Hollande says Brexit won’t change Channel migrant deal

President Francois Hollande said on Wednesday that the Brexit vote won't change a deal to stop migrants crossing the Channel, which led to many being stuck at camps in Calais.

Hollande says Brexit won't change Channel migrant deal
The Calais Jungle. Photo: AFP
“To question the Le Touquet accord because Britain is going to leave the EU has no sense,” Hollande told reporters in Brussels at the end of European Council summit.
The president's comments come just days after the majority of voters in the UK voted to Leave the EU.
The vote prompted some politicians in France to call for the border to be moved across the Channel to the UK.  
The topic has been a hot one in France and the UK, not least due to the fact that Calais in northern France is home to thousands of migrants who live in squalor in a campsite, eager to cross into the UK. 
The choice of Calais as the border post comes from the 2003 Le Touquet treaty.
That agreement effectively allowed Britain to move its border to the French side of the Channel. With border controls carried out on French soil it meant illegal immigrants could be barred from Britain without even making it there.
Although the agreement was reciprocal, there are not thousands of migrants trying to get from the UK to France, hence the feeling from some that France was hard done by.
Calls for France to scrap the treaty have been made by the outspoken mayor of besieged Calais, former ministers as well as by France’s national Commission for Human Rights.

“This tragic situation is largely the consequence of the signing of several bilateral treaties and arrangements between France and the UK,” said the commission in a statement on the topic last year. 

The commission added that “tangle of treaties”, which are largely in contradiction of EU law “leads to France becoming the police arm of British migration policy.”

Could France actually scrap the deal if it wanted?

The last article of the treaty of Touquet grants the two signatory powers the option of ending the treaty “at any time”, simply by informing the other party in writing, via diplomatic channels. There would however be a two-year delay before the change came into effect.

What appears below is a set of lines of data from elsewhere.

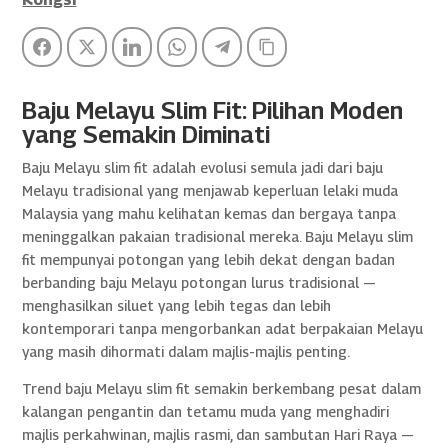
Facebook
Twitter
LinkedIn
WhatsApp
Telegram
Copy Link
Baju Melayu Slim Fit: Pilihan Moden
yang Semakin Diminati
Baju Melayu slim fit adalah evolusi semula jadi dari baju
Melayu tradisional yang menjawab keperluan lelaki muda
Malaysia yang mahu kelihatan kemas dan bergaya tanpa
meninggalkan pakaian tradisional mereka. Baju Melayu slim
fit mempunyai potongan yang lebih dekat dengan badan
berbanding baju Melayu potongan lurus tradisional —
menghasilkan siluet yang lebih tegas dan lebih
kontemporari tanpa mengorbankan adat berpakaian Melayu
yang masih dihormati dalam majlis-majlis penting.
Trend baju Melayu slim fit semakin berkembang pesat dalam
kalangan pengantin dan tetamu muda yang menghadiri
majlis perkahwinan, majlis rasmi, dan sambutan Hari Raya —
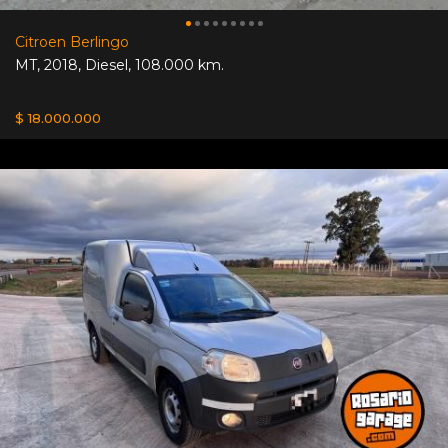
Citroen Berlingo
MT
,
2018
,
Diesel
,
108.000 km.
$ 18.000.000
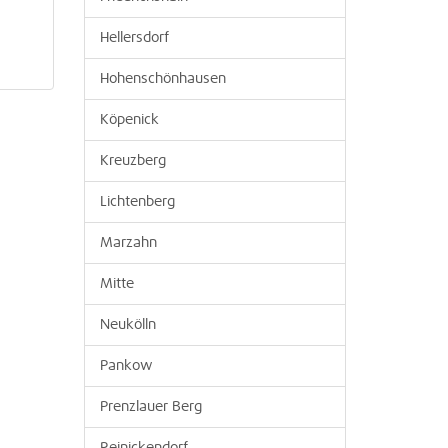
Hellersdorf
Hohenschönhausen
Köpenick
Kreuzberg
Lichtenberg
Marzahn
Mitte
Neukölln
Pankow
Prenzlauer Berg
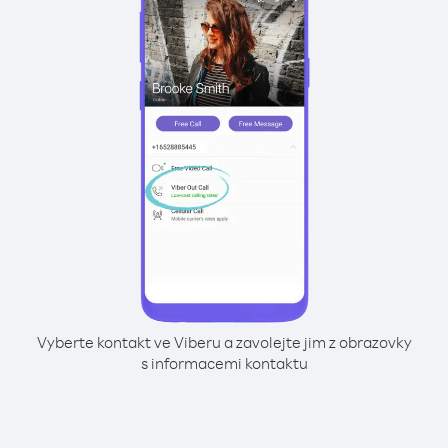
Vyberte kontakt ve Viberu a zavolejte jim z obrazovky
s informacemi kontaktu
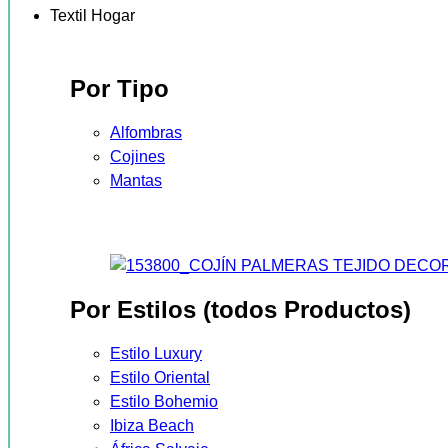
Textil Hogar
Por Tipo
Alfombras
Cojines
Mantas
Por Estilos (todos Productos)
Estilo Luxury
Estilo Oriental
Estilo Bohemio
Ibiza Beach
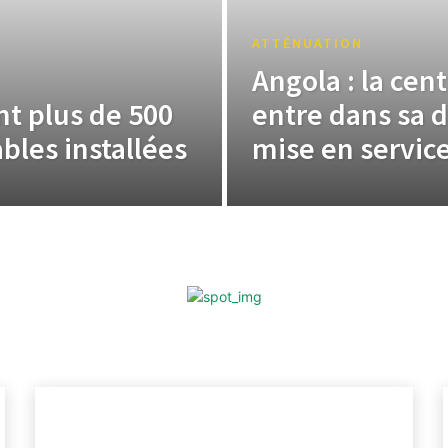
ATTÉNUATION
Angola : la cen
nt plus de 500
entre dans sa d
bles installées
mise en servic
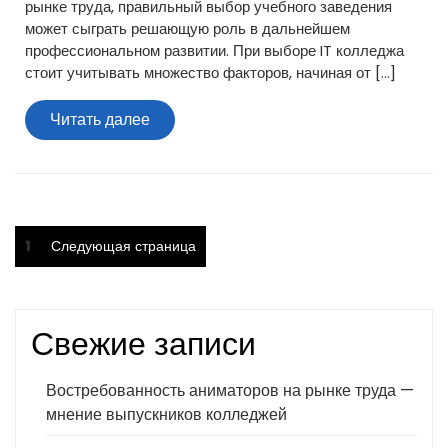
рынке труда, правильный выбор учебного заведения
может сыграть решающую роль в дальнейшем
профессиональном развитии. При выборе IT колледжа
стоит учитывать множество факторов, начиная от […]
Читать
Читать далее
далее
Пагинация
Страница
1
Следующая страница
записей
Свежие записи
Востребованность аниматоров на рынке труда —
мнение выпускников колледжей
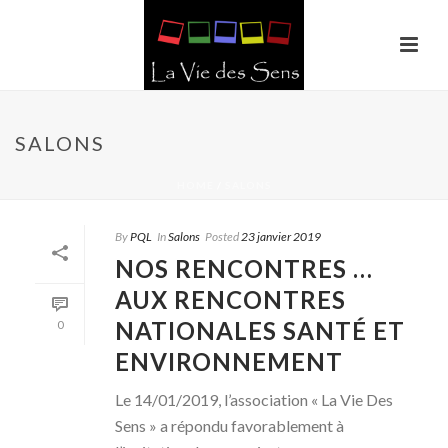
SALONS
HOME
/
SALONS
By
PQL
In
Salons
Posted
23 janvier 2019
NOS RENCONTRES …
AUX RENCONTRES
NATIONALES SANTÉ ET
0
ENVIRONNEMENT
Le 14/01/2019, l’association « La Vie Des
Sens » a répondu favorablement à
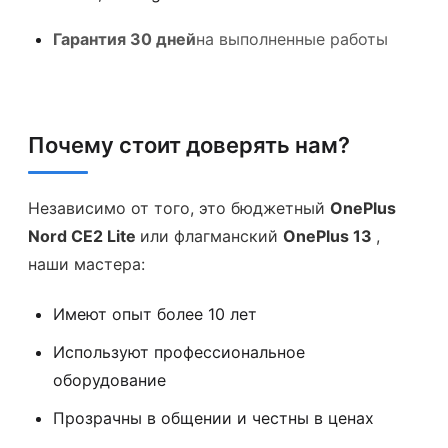
Гарантия 30 дней
на выполненные работы
Почему стоит доверять нам?
Независимо от того, это бюджетный
OnePlus
Nord CE2 Lite
или флагманский
OnePlus 13
,
наши мастера:
Имеют опыт более 10 лет
Используют профессиональное
оборудование
Прозрачны в общении и честны в ценах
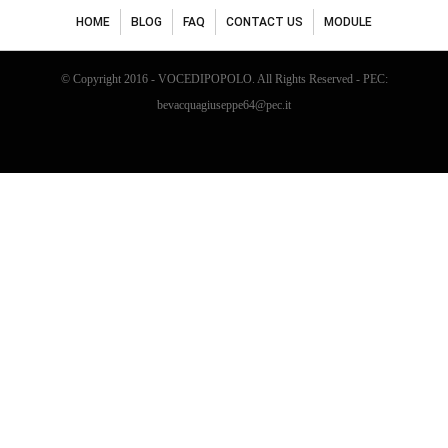
HOME
BLOG
FAQ
CONTACT US
MODULE
© Copyright 2016 - VOCEDIPOPOLO. All Rights Reserved - PEC:
bevacquagiuseppe64@pec.it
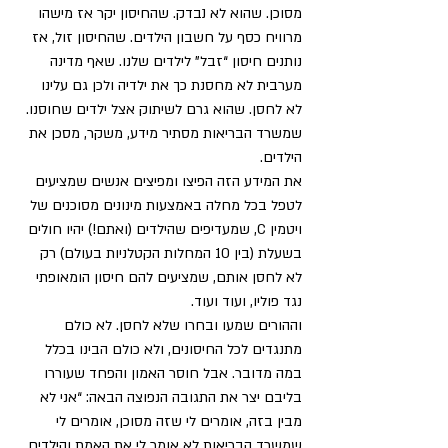
מסוכן. שהוא לא נבדק. שהחיסון יקר אז מישהו 
מרוויח כסף על חשבון הילדים. שהחיסון זול, אז 
נותנים חיסון “זבל” לילדים שלנו. שאף מדינה 
מערבית לא מחסנת כך את ילדיה ולכן גם עלינו 
לא לחסן. שהוא גרם לשיתוק אצל ילדים שחוסנו. 
שמשרד הבריאות מסתיר מידע, משקר, מסכן את 
הילדים.
את המידע הזה הפיצו ומפיצים אנשים שמציעים 
לטפל בכל מחלה באמצעות מינונים מסוכנים של 
ויטמין C, שמעדיפים שהילדים (ואתם!) יהיו חולים 
בשעלת (בין 10 המחלות הקטלניות בעולם) רק 
לא לחסן אותם, שמציעים להם חיסון הומאופתי 
נגד פוליו, ועוד ועוד.
וההורים שמעו ובחרו שלא לחסן. לא כולם 
מתנגדים לכל החיסונים, ולא כולם הבינו בכלל 
במה מדובר. אבל חוסר האמון והפחד שעוררו 
בליבם יצר את התגובה הנפוצה הבאה: “אני לא 
מבין בזה, אומרים לי שזה מסוכן, אומרים לי 
שמשרד הבריאות לא אומר לי את האמת והילדים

France also has powers to make changes to the treaty by a “simple exchange of notes” as well as taking the more drastic measure of employing its right to “take all necessary measures to safeguard its sovereignty and security”.

If President François Hollande’s under-pressure government had chosen to change the deal, it would have been a hugely controversial move, according to professor Pierre-Yves Monjal, a public law specialist from the University of Tours in France.

“Parliament could be consulted but it is not mandatory. It would simply be enough if France announced to the UK that it was no longer willing to apply Le Touquet treaty,” he recently told L’Express magazine.

That move would almost certainly provoke a diplomatic crisis as well as a legal wrangle as London would likely challenge the decision at a national and European level.

The question of money would also play a part. In 2014 London agreed to hand over an extra €15 million over three years to help deal with the crisis in Calais.

And last year the UK said another €7 million would be made available to increase security at the port and Eurostar terminal.

If the French ever told the UK to move back its borders, there would still be an urgent security crisis in Calais, except the British would likely withdraw their financial help.

And the fear in France is that even more migrants would head to Calais if they thought it would be easier to get to Britain.